Nunca se ve, nunca se habla, nunca se señala al padre o a la madre irresponsable que no dedica ni un minuto de su tiempo para verificar si sus hijos están rindiendo en la escuela. Personas que jamás preguntan al docente por el comportamiento o el desempeño académico de sus hijos, pero que son las primeras en arrojar la piedra ante cualquier situación.
Ser maestro o maestra en estos tiempos significa, sin duda, ser una persona valiente. Un docente puede tener años de servicio, una excelente formación y el mejor perfil profesional, pero basta el más mínimo error —propio de cualquier ser humano— para que se enfrente al sistema, a los padres y a la sociedad. Por acciones tan simples como corregir a un estudiante, muchos docentes se ven expuestos a procesos, acusaciones e incluso a perder su trabajo sin que, en ocasiones, se escuche siquiera su versión de los hechos. Hoy en día, la palabra de un maestro vale poco.

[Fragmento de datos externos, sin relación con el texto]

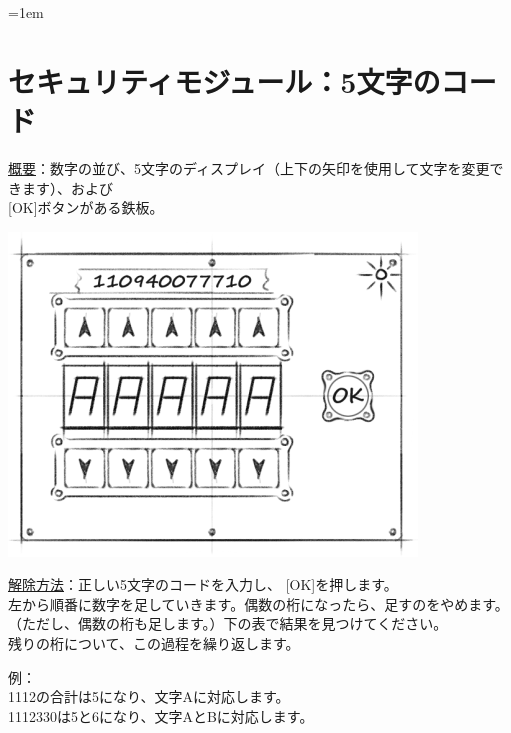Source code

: \begin{minipage}{0.63\textwidth}
    \parskip=1em
    \section*{セキュリティモジュール：5文字のコード}
    
    \uline{概要}：数字の並び{、}5文字のディスプレイ（上下の矢印を使用して文字を変更できます）{、}および\hfill\\{[OK]}ボタンがある鉄板。
\end{minipage}%
\hfill%
\begin{minipage}{0.33\textwidth}
    \includegraphics[width=\textwidth]{images/9.png}
    \vspace*{\fill}
\end{minipage}

\uline{解除方法}：正しい5文字のコードを入力し{、} {[OK]}を押します。\\
左から順番に数字を足していきます。偶数の桁になったら{、}足すのをやめます。（ただし{、}偶数の桁も足します。）下の表で結果を見つけてください。\\
残りの桁について{、}この過程を繰り返します。

例：\\
\hspace*{3em}1112の合計は5になり、文字Aに対応します。\\
\hspace*{3em}1112330は5と6になり、文字AとBに対応します。


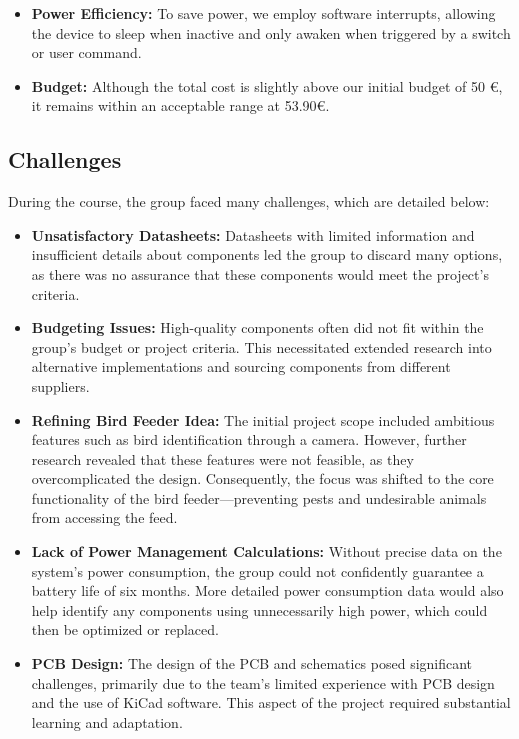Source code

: \documentclass[12pt,a4paper]{article}
\begin{document}
\begin{itemize}
    \item \textbf{Power Efficiency:} To save power, we employ software interrupts, allowing the device to sleep when inactive and only awaken when triggered by a switch or user command.
    
    \item \textbf{Budget:} Although the total cost is slightly above our initial budget of 50 €, it remains within an acceptable range at 53.90€.
\end{itemize}
\subsection{Challenges}

During the course, the group faced many challenges, which are detailed below:

\begin{itemize}
    \item \textbf{Unsatisfactory Datasheets:}
    Datasheets with limited information and insufficient details about components led the group to discard many options, as there was no assurance that these components would meet the project's criteria.
    
    \item \textbf{Budgeting Issues:}
    High-quality components often did not fit within the group's budget or project criteria. This necessitated extended research into alternative implementations and sourcing components from different suppliers.
    
    \item \textbf{Refining Bird Feeder Idea:}
    The initial project scope included ambitious features such as bird identification through a camera. However, further research revealed that these features were not feasible, as they overcomplicated the design. Consequently, the focus was shifted to the core functionality of the bird feeder—preventing pests and undesirable animals from accessing the feed.
    
    \item \textbf{Lack of Power Management Calculations:}
    Without precise data on the system's power consumption, the group could not confidently guarantee a battery life of six months. More detailed power consumption data would also help identify any components using unnecessarily high power, which could then be optimized or replaced.
    
    \item \textbf{PCB Design:}
    The design of the PCB and schematics posed significant challenges, primarily due to the team's limited experience with PCB design and the use of KiCad software. This aspect of the project required substantial learning and adaptation.
\end{itemize}
\end{document}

Tenemos un sistema educativo al que parecen importarle más las evidencias burocráticas que la voz del docente. Un sistema que pocas veces escucha al que está en el aula. Siempre he sostenido que ya no se trata solo de vocación; se trata de la presión constante que ejerce el sistema educativo. Muchos maestros continúan en las aulas no únicamente por amor a la enseñanza, sino porque han hecho de la educación su camino de vida. Sin embargo, si a cada docente se le presentara la oportunidad real de migrar hacia otra carrera o mejores condiciones laborales, muchos lo pensarían seriamente. La educación, lamentablemente, se ha convertido para muchos en sobrevivir un día más.
La educación no es una tarea exclusiva del maestro: es un compromiso compartido entre escuela, familia y sociedad.
No es una cuestión de los estudiantes. Al final, son niños y niñas en formación. El problema radica en una sociedad que ataca al maestro, pero que no colabora en la búsqueda de soluciones. Una sociedad que exige resultados, pero que no asume su parte de responsabilidad en la formación integral de las nuevas generaciones.
Hace tiempo que el sistema educativo le arrebató al docente gran parte de su autoridad. Y sin autoridad pedagógica, sin respaldo institucional y sin el compromiso de las familias, es difícil avanzar hacia una educación de calidad.
Si queremos que esta realidad cambie, así como se cuestiona y se ataca al docente por la más mínima situación, también deberían establecerse mecanismos de corresponsabilidad. Los padres y madres que nunca asisten a reuniones, que no dan seguimiento al proceso educativo de sus hijos y que solo aparecen para reclamar, también deben ser llamados a rendir cuentas. La educación no es una tarea exclusiva del maestro: es un compromiso compartido entre escuela, familia y sociedad.
Ser docente hoy es resistir. Pero también es seguir creyendo que, a pesar de todo, educar sigue siendo uno de los actos más necesarios y transformadores de nuestra sociedad.